Breaking news:  please be on the lookout for an older gentleman dressed in white.  He was last seen in our area approximately a year ago, and not returned since.  Authorities now fear he may have been kidnapped by a rival and could be trapped in an unknown location.  He goes by the name Old Man Winter.  If you see him please contact Mother Nature.....she's the one that seems to have misplaced him.

It's February first.  January flew by, not that anyone noticed it was January.  I mean, seriously, after that whole Happy New Year thing, January was pretty hard to detect.  Apparently the "weather gods" got confused about what they were supposed to be throwing our way.  Don't get me wrong, there have been a few days where my teeth were chattering while I was outside.  I have seen a little snow on my car once or twice, but it was gone so fast, I could have been hallucinating.  Maybe my brain was just showing me what I assumed I should be seeing this time of year.
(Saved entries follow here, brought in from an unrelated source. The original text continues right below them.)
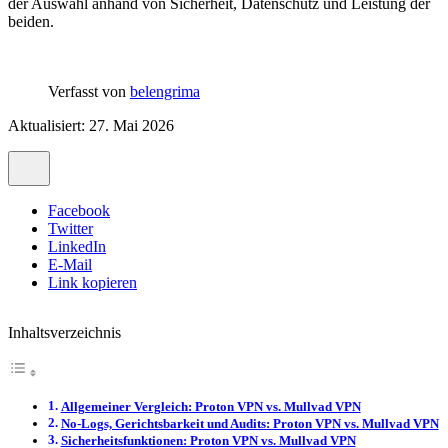
der Auswahl anhand von Sicherheit, Datenschutz und Leistung der
beiden.
Verfasst von
belengrima
Aktualisiert: 27. Mai 2026
Facebook
Twitter
LinkedIn
E-Mail
Link kopieren
Inhaltsverzeichnis
Allgemeiner Vergleich: Proton VPN vs. Mullvad VPN
No-Logs, Gerichtsbarkeit und Audits: Proton VPN vs. Mullvad VPN
Sicherheitsfunktionen: Proton VPN vs. Mullvad VPN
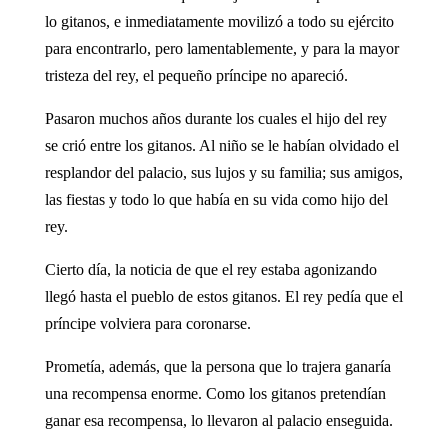
lo gitanos, e inmediatamente movilizó a todo su ejército
para encontrarlo, pero lamentablemente, y para la mayor
tristeza del rey, el pequeño príncipe no apareció.
Pasaron muchos años durante los cuales el hijo del rey
se crió entre los gitanos. Al niño se le habían olvidado el
resplandor del palacio, sus lujos y su familia; sus amigos,
las fiestas y todo lo que había en su vida como hijo del
rey.
Cierto día, la noticia de que el rey estaba agonizando
llegó hasta el pueblo de estos gitanos. El rey pedía que el
príncipe volviera para coronarse.
Prometía, además, que la persona que lo trajera ganaría
una recompensa enorme. Como los gitanos pretendían
ganar esa recompensa, lo llevaron al palacio enseguida.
Oh, snow has threatened to dump inches on us, but it fizzled out before it could even give us a dusting.  Believe me, I'm not complaining at all.  I wish every winter was like this.  I'm no fan of snow.  It's pretty, but geeze, it's a nuisance.  Don't need it, don't want it.  We've been near sixty degrees two days in a row.  Much as I'm enjoying it, I should not be able to walk outside with no coat at the beginning of February.

Has winter organized its elements into a union and gone on a strike against the seasons?  Maybe Winter got mouthy and got itself fired.  Maybe Spring did such a good job last year, Mother Nature gave it a promotion to six months instead of three.  All I know is that if this keeps up, poor little Puxatony Phil is going to be out of a job.

The joke in this area is that if you don't like the weather, wait a few minutes, it'll change.  It's true.  Yesterday the sun was shining, and it was so nice, right up until it randomly started pouring rain.  So, this fits.  I never expect anything in regards to the weather around here because I will inevitably be disappointed.  I feel for our weather people sometimes.  No matter how much of a sure thing a storm system looks like.  Even if it's right on the horizon and we can see the lightening from here, it's still not a guarantee.  It might take a detour and head to Louisville instead.  No predictability.

So, when I go on and on about how nice it is to be enjoying this "spring like" weather, I know that at any minute Mother Nature could get cranky and send us a Hurricane.  Forget that there's no Ocean in hundreds of miles.  Mother Nature don't give a shit!  She plays by the rules of the Honey Badger.  She's bad-ass like that.  I'm going to pull out my sunglasses, toss my coat in the backseat and enjoy the pretty, warm day.  Heaven knows what I'll get tomorrow.

......and just when I get used to this kinder, gentler version of Mother Nature who is taking it easy on us this winter, she'll dump three feet of snow on us in July.....just because she can.